Eugène se tirait difficilement de son sommeil, avec cette envie de jeter son réveil sur le mur que nous ne connaissons tous que trop bien. Impossible, il avait cours dans une heure. L'idée d'une douche bien chaude l'aida à l'extirper de sa couette qu'il finit par rejeter, découvrant un corps nu qui ne tarda pas à frissonner. Il se précipita sous un jet d'eau brûlant puis s'habilla de la façon la plus banale possible avant de rejoindre son compagnon dans la cuisine. La vue de sa beauté au petit matin le mettait toujours en joie, sa barbe naissante le faisait craquer. Ils s'échangèrent un sourire tendre tandis qu'Eugène s'affairait à remplir une tasse de café. Côme, lui, venait d'avaler la dernière gorgée de la sienne. Il déposa un baiser sur le coin des lèvres de son conjoint avant de partir au travail. "Angeline s'est levée et elle a pris son petit-déjeuner. À ce soir mon chéri", ajouta-t-il avant de s'éclipser. Eugène rayonnait : jamais il n'avait osé rêver d'une vie si parfaite et pourtant aujourd'hui il avait l'impression d'être l'homme le plus heureux au monde. Quand il eut fini de manger il retrouva sa fille dans le salon, installée devant son dessin animé favori.

"Va t'habiller ma puce, on part dans vingt minutes.

- Attends, je veux juste voir si maman renard va retrouver ses petits.

- D'accord, mais après tu vas finir de te préparer."
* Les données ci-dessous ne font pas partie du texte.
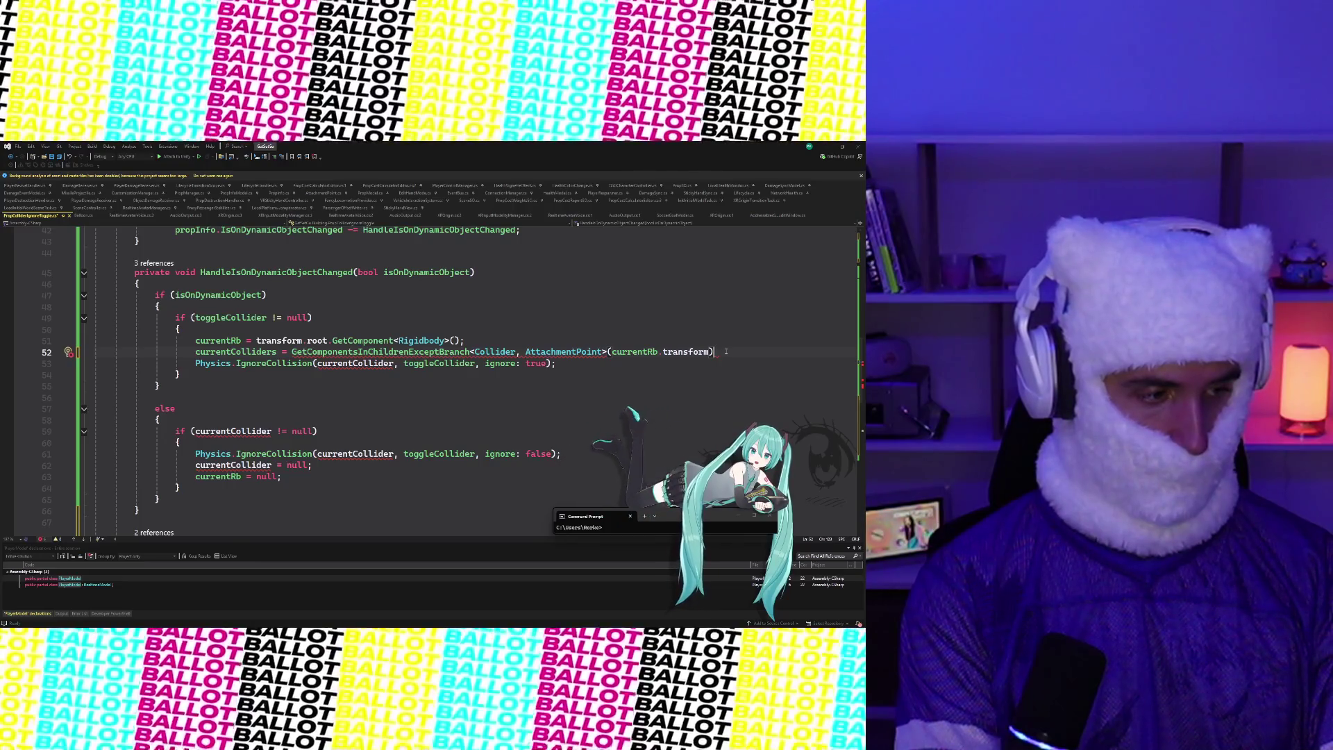
Add currentColliders as a second argument to the GetComponentsInChildrenExceptBranch call
{"action": "key", "text": "BackSpace"}
{"action": "type", "text": "."}
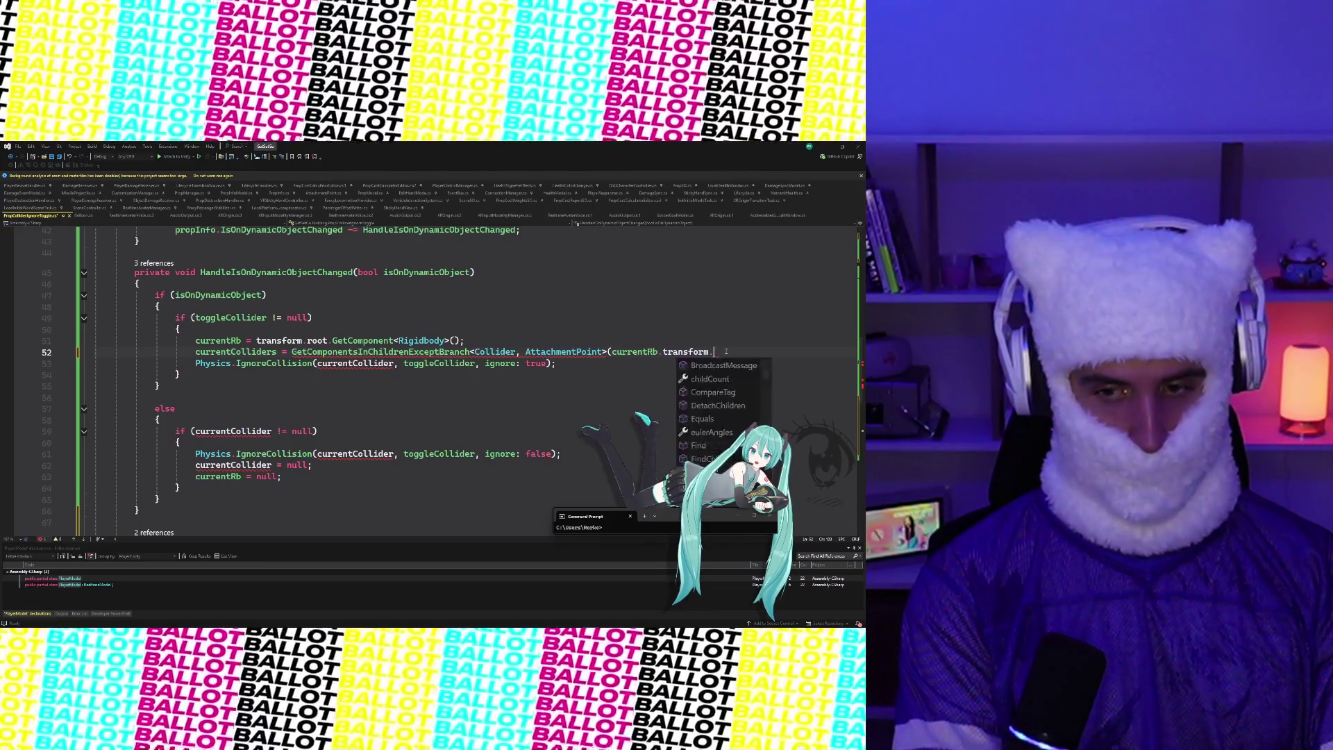
{"action": "key", "text": "BackSpace"}
{"action": "type", "text": ","}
Le trentenaire s'installa à la table du salon, juste à côté, et entreprit de corriger quelques copies pendant le temps qu'il lui restait. Sa fille et lui partirent ensuite main dans la main vers l'école. Le lycée où travaillait Eugène était à quelques pas, il arriva comme d'habitude un peu avant le début des cours, assez pour échanger quelques généralités amicales avec ses collègues. La matinée se déroula bien, ses élèves n'étaient pas très turbulents pour la plupart, même s'il aurait aimé les voir plus passionnés par Shakespeare et ses confrères. Comme il n'était pas loin de chez lui il rentra profiter des deux heures qu'il avait devant lui. Il avala rapidement un plat de raviolis, reste de la veille préparés par son compagnon, avant d'aller s'affaler sur le canapé, impatient de retomber dans le pays des songes.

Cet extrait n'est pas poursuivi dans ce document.